Clark is an appropriate choice to campaign in the region, but he will have his work cut out for him, said Fen Hampson, a Carleton University expert who wrote a recent book on the foreign policy of the ex-prime minister Brian Mulroney. Clark served as Mulroney's minister of external affairs.

"African leaders with long memories will recall the important role Joe Clark and Brian Mulroney played in the Commonwealth in helping to bring an end to apartheid in South Africa and also stepping up to the plate in the Ethiopian famine crisis," said Hampson.

"We also opened our wallets with generous development assistance in those years.
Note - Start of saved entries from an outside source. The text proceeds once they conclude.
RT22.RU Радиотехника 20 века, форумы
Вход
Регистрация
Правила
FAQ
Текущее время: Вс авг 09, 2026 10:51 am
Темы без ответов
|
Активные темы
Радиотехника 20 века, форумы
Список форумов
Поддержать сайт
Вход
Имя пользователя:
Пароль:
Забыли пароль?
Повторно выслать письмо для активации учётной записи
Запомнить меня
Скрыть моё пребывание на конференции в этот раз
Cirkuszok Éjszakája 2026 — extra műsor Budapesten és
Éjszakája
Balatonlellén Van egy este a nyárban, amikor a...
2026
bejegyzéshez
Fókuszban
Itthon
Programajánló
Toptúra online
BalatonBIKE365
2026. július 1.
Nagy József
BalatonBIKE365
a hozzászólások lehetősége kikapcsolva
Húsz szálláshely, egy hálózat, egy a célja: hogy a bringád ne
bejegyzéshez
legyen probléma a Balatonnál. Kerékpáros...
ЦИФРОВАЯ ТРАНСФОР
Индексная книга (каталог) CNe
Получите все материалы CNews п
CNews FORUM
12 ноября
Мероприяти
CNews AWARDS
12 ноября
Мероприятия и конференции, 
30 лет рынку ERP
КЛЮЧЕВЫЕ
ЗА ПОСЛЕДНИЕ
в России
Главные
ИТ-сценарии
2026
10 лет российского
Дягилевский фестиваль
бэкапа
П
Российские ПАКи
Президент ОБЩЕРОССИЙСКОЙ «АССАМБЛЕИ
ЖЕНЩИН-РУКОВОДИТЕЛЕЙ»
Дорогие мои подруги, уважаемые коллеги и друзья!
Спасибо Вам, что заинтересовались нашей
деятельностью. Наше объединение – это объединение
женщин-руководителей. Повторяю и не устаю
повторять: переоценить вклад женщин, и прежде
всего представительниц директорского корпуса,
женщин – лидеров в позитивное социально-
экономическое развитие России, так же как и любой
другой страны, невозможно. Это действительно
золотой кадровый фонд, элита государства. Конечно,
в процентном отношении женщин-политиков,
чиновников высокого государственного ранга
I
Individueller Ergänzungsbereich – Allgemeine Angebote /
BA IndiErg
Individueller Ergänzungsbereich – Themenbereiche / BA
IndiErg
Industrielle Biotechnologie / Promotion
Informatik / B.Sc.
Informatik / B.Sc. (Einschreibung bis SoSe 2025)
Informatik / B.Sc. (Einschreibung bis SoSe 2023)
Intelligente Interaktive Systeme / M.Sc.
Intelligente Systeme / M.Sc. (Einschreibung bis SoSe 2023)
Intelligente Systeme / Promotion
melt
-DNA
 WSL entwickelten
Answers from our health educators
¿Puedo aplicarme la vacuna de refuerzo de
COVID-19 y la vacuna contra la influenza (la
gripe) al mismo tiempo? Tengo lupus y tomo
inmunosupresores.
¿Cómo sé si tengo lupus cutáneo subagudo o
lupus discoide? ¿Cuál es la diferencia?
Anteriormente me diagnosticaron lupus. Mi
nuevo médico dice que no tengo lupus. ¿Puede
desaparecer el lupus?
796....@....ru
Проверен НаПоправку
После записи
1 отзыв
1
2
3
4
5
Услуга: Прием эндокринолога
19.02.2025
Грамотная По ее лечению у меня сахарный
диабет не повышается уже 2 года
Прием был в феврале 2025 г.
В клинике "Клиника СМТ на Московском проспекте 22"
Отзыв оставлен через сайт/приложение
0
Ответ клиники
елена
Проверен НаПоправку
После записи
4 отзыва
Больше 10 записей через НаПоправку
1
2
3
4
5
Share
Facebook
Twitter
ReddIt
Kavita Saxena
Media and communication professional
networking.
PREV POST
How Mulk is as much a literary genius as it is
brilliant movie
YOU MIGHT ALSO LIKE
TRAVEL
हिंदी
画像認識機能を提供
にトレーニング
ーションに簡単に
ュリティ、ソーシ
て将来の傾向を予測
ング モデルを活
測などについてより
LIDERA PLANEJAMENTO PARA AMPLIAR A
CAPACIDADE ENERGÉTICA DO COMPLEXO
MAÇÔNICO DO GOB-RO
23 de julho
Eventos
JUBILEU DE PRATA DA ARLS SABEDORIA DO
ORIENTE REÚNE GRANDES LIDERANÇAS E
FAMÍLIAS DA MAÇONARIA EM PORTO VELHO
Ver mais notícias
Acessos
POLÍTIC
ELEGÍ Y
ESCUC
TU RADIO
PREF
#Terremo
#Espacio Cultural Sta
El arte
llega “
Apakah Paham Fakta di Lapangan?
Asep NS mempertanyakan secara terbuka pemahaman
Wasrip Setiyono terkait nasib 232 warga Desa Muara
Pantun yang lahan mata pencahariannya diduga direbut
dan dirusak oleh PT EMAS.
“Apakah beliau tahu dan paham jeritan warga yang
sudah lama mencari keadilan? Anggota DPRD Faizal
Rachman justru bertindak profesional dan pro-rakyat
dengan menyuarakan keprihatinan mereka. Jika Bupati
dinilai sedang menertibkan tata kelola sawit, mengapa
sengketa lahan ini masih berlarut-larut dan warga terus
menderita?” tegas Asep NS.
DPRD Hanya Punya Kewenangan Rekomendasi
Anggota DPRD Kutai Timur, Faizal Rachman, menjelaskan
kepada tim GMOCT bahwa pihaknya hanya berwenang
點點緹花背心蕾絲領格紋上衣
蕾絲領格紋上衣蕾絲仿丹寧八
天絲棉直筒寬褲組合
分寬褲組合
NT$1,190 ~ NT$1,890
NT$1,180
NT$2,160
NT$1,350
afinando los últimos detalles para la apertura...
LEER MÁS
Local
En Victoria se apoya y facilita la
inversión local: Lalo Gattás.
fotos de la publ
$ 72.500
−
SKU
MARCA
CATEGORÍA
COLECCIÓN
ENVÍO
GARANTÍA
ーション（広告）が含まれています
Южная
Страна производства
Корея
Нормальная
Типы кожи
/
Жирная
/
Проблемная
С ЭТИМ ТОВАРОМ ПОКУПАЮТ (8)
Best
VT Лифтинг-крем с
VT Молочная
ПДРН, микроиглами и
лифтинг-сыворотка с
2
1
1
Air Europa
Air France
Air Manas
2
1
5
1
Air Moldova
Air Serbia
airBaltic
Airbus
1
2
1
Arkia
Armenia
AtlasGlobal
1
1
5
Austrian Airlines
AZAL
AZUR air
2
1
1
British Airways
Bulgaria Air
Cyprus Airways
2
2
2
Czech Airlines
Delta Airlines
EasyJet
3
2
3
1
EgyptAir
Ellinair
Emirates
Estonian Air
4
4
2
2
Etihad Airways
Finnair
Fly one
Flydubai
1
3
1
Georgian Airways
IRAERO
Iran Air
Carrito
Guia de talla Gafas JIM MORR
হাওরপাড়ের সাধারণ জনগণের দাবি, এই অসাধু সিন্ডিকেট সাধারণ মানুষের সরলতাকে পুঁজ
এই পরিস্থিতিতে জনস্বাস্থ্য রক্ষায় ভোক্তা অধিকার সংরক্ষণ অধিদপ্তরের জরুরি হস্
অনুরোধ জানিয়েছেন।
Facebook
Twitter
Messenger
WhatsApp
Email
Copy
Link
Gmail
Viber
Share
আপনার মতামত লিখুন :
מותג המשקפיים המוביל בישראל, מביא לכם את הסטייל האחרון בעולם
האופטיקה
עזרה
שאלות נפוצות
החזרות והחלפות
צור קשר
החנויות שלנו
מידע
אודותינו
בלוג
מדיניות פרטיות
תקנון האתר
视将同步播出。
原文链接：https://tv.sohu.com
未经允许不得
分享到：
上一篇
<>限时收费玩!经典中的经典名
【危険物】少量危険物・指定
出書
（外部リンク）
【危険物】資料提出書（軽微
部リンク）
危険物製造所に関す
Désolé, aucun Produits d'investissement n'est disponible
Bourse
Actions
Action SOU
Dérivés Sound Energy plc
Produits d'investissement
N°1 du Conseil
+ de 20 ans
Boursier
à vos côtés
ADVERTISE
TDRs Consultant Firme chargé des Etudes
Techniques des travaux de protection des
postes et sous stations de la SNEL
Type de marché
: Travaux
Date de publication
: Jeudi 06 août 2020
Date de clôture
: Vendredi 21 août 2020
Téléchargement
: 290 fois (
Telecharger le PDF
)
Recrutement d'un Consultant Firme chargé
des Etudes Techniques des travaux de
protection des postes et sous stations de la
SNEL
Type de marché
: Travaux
Unfortunately, Canada's more recent engagement in the region under successive governments suffers in comparison with our role in the 1980s and 1990s and that is the nub of the problem and our challenge in getting Africans to vote for us."

It was during the Mulroney era that Canada invented the practice of using so-called "special envoys" to campaign for the country when it won a seat on the council in 1988, said Adam Chapnick, the Royal Military College professor and author of the new book 'Canada on the United Nations Security Council: A Small Power on a Large Stage.'

"You typically don't send special envoys halfway around the world unless you believe that there is a reasonable chance of getting a yes vote and you don't expect normal campaigning strategies to be sufficient to close the deal," said Chapnick.

"Typically, when it comes to UNSC campaigns, we do better in the Gulf and the Middle East writ large than people might suspect."